Some tutorial videos suggested use of potentiometers to reduce vdc output…
Since the unit produced the correct voltage before you created the short circuit, there is now obviously a defect within the unit. A potentiometer will not remedy this defect.
You need to identify the defect component(s), then replace them. The link in @bertus
' post #4 seems to contain some good information for troubleshooting - judging by the toc.
You miss manors inside this community..
sometimes may be very direct, I can see no lack of manners in his replies.
Before criticizing others, give some thought as to what they ask or recommend and why that might be so. Contrary to you, those who have responded so far have quite a history on this platform. We're constantly experiencing new members with little knowledge who in Bluejet's words want the "shortcut route to knowledge" - or simply the "shortcut route" without achieving knowledge.
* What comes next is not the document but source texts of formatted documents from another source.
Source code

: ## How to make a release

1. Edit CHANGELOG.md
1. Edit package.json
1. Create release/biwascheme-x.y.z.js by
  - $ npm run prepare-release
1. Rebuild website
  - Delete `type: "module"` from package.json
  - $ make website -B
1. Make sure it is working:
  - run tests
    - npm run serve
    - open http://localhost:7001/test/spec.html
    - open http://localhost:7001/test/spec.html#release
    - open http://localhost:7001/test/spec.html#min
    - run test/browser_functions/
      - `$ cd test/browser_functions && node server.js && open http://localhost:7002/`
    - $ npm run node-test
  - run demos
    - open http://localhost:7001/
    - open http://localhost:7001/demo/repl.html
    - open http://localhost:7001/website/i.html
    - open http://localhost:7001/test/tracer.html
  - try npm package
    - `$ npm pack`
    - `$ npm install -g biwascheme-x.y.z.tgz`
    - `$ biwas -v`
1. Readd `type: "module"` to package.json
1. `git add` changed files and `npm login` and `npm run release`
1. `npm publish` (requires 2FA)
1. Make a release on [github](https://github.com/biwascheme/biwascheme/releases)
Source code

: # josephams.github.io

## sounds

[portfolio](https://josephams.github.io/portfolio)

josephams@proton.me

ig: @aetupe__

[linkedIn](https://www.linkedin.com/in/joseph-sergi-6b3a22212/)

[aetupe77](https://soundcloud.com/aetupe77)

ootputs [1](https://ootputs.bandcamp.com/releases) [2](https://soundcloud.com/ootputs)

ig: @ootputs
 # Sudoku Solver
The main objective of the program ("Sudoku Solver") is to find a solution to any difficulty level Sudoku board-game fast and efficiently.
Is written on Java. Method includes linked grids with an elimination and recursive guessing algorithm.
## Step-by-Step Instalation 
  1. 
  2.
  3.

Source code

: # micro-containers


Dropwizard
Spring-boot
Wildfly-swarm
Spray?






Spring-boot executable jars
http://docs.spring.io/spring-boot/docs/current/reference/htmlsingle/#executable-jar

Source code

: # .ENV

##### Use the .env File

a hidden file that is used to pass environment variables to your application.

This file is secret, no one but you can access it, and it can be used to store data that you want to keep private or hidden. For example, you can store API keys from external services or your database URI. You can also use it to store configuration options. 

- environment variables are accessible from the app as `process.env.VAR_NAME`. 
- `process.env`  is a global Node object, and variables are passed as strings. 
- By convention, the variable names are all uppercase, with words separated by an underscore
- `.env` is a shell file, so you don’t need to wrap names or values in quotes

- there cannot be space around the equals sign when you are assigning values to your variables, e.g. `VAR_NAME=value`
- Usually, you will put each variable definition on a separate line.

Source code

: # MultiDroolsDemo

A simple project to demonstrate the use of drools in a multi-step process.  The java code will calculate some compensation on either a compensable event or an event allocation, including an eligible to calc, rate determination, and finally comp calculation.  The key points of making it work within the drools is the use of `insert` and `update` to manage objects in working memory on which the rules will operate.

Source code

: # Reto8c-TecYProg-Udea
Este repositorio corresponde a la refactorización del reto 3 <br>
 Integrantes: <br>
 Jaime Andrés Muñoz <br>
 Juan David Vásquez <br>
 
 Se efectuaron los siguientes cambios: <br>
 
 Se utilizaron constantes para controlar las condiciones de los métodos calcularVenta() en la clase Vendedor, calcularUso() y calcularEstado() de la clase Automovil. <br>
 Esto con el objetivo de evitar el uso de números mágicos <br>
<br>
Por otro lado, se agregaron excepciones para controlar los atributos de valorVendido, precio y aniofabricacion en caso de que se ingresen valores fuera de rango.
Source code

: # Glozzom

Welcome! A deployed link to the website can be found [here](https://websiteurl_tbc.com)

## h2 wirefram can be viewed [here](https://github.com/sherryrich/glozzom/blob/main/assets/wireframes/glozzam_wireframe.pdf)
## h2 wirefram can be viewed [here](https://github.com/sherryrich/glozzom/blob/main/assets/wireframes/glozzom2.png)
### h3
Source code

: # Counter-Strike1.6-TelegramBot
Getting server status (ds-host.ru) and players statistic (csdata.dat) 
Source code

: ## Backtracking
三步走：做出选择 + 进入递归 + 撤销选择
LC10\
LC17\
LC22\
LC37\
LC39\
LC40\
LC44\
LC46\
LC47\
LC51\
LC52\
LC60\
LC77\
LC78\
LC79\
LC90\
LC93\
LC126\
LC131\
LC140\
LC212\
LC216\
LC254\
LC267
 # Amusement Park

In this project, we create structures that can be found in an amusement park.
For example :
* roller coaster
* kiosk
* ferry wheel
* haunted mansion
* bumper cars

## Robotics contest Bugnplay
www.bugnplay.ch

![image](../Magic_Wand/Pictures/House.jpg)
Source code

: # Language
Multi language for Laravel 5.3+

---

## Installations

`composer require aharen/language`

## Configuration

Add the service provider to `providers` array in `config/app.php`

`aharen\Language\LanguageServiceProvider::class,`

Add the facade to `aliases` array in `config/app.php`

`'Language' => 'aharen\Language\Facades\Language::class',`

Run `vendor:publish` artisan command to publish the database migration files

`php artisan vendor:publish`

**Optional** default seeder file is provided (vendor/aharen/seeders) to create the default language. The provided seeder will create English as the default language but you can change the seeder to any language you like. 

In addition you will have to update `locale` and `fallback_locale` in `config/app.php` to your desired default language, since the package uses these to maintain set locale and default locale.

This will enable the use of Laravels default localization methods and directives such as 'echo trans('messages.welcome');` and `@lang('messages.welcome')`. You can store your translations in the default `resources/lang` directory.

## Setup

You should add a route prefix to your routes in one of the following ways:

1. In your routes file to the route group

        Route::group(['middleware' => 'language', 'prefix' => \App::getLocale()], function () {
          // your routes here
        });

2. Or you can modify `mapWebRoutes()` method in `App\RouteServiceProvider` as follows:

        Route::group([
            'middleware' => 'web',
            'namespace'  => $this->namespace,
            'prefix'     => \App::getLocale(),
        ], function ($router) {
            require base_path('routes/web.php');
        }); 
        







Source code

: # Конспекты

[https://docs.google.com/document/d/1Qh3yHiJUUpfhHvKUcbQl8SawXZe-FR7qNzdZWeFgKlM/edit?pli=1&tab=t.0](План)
Lack of knowledge can be dangerous, even lethal when it comes to mains powered components (or even low voltage but high power components). This is when and why we recommend extreme caution or even to refrain from trying to perform a repair by the uninitiated.
Of course one needs to learn to get out of that hole into the realms of the knowledgeable. But dangerous voltages or current are not the best way to achieve that. Imho it is better to do such work under direct guidance of someone experienced who can prevent that you make possibly deadly mistakes.